**What you should do**
Although the entries hold pictures, only their words are printed back, exactly as given.

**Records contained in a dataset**
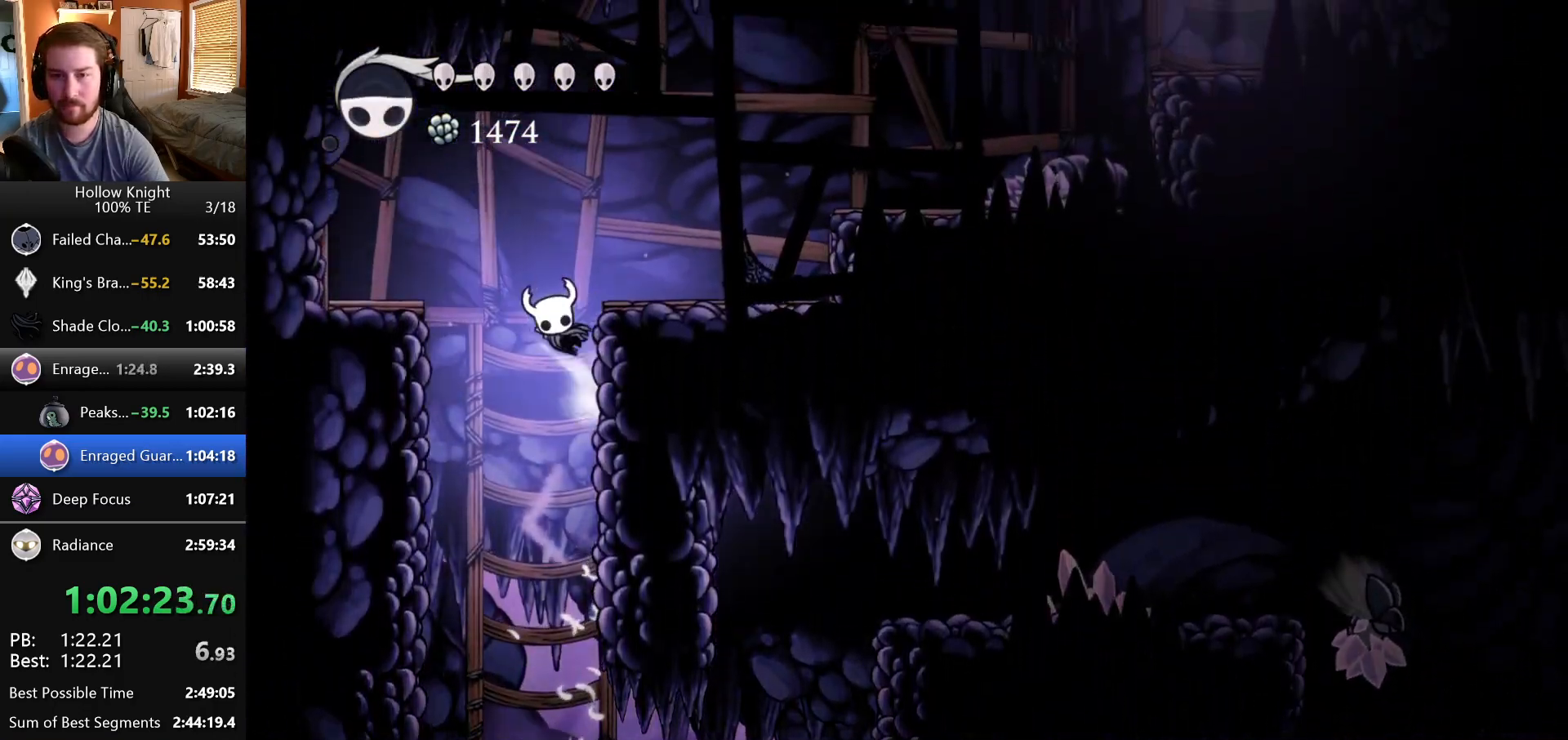
{"keys": ["right"], "events": []}
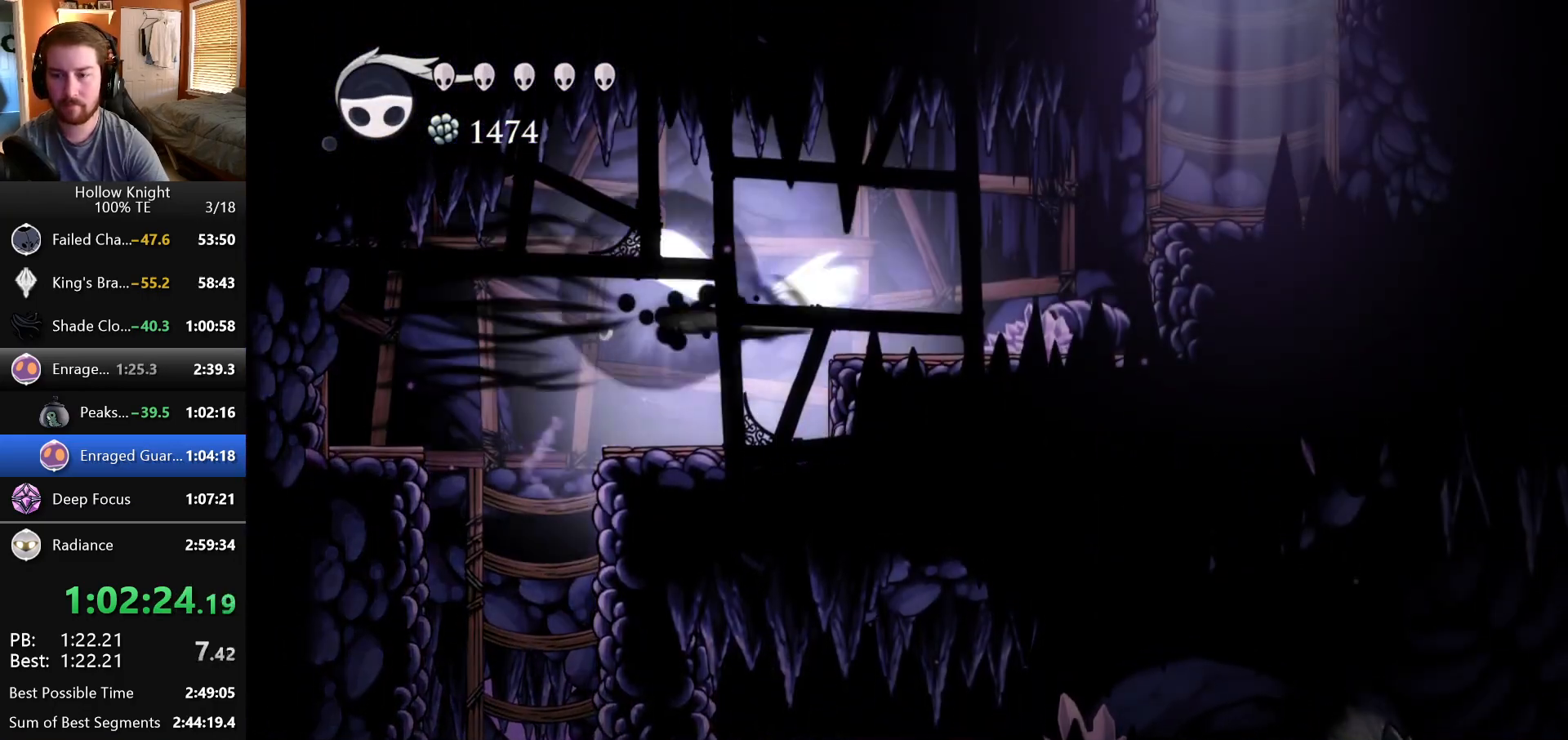
{"keys": ["right"], "events": []}
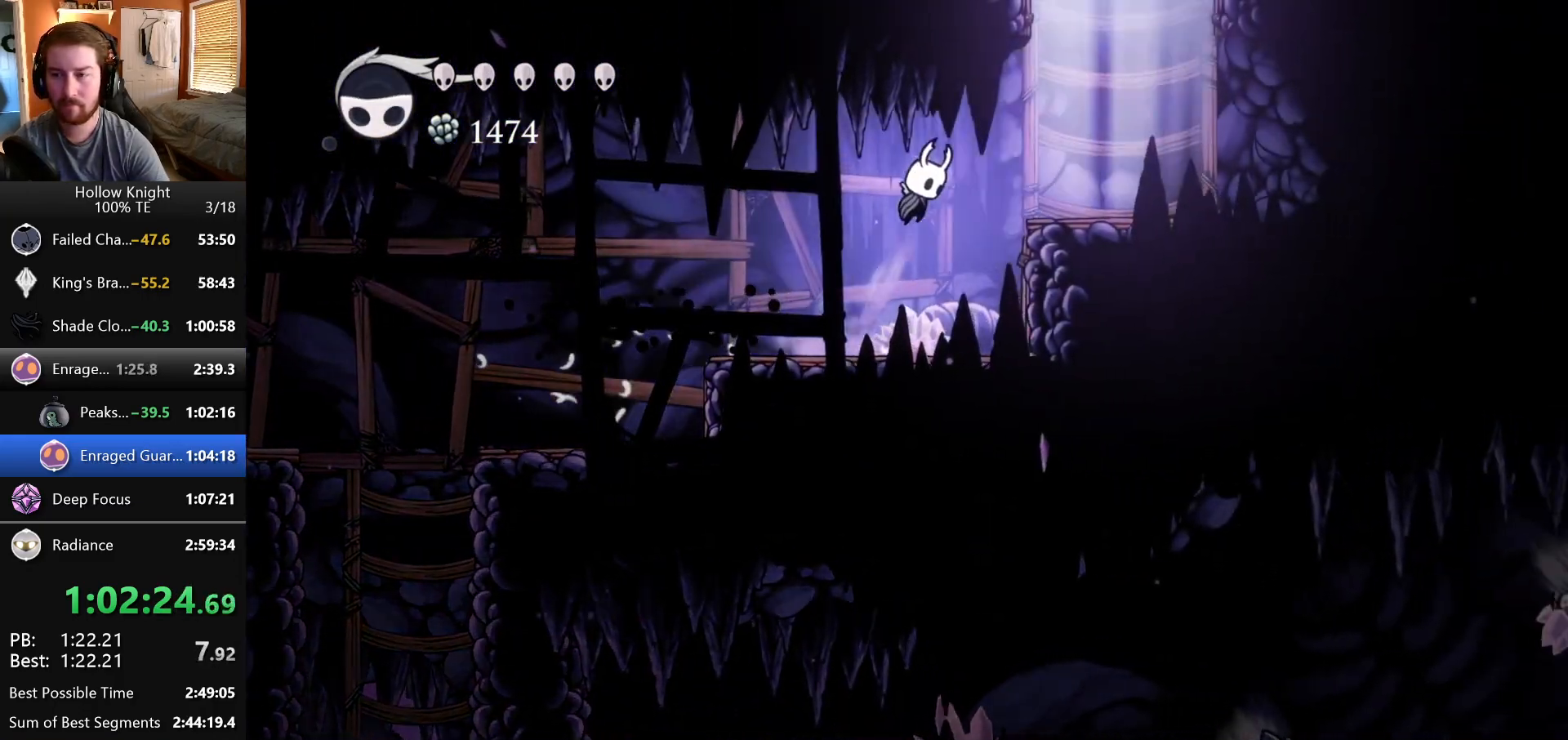
{"keys": [], "events": [[450, "right", "up"]]}
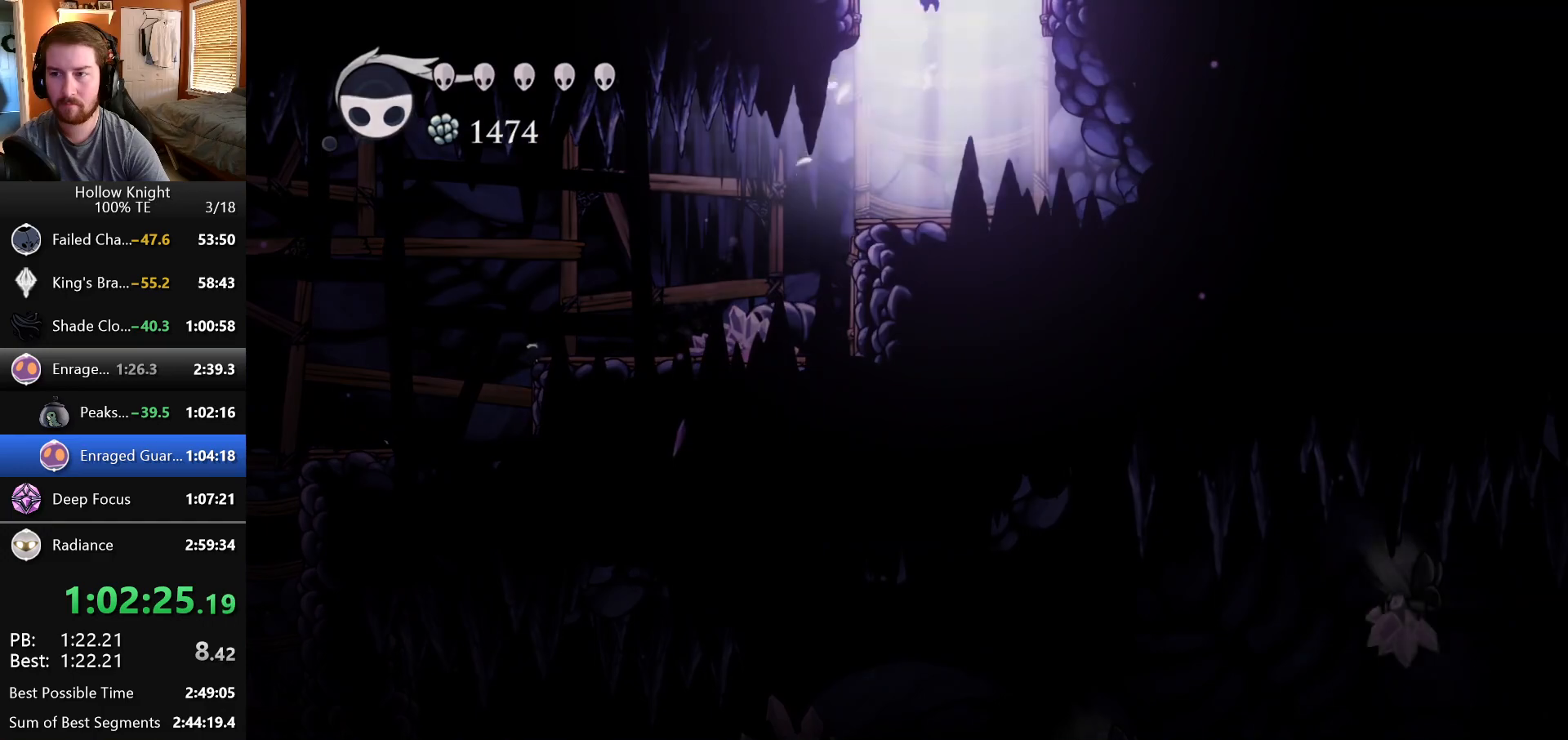
{"keys": ["right"], "events": [[300, "right", "down"]]}
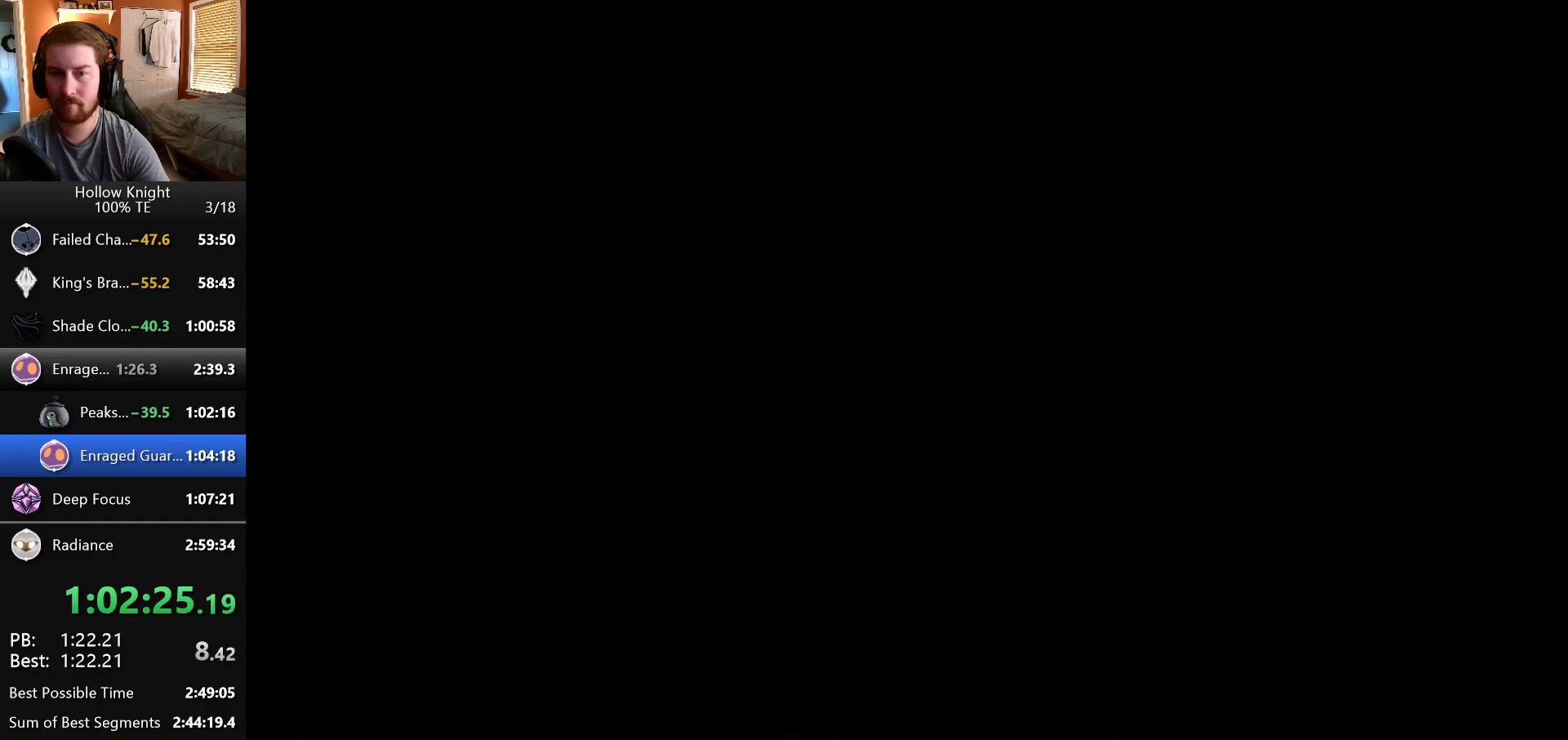
{"keys": ["right"], "events": []}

**Response below**
{"keys": ["right"], "events": []}
{"keys": ["right"], "events": []}
{"keys": [], "events": [[450, "right", "up"]]}
{"keys": ["right"], "events": [[300, "right", "down"]]}
{"keys": ["right"], "events": []}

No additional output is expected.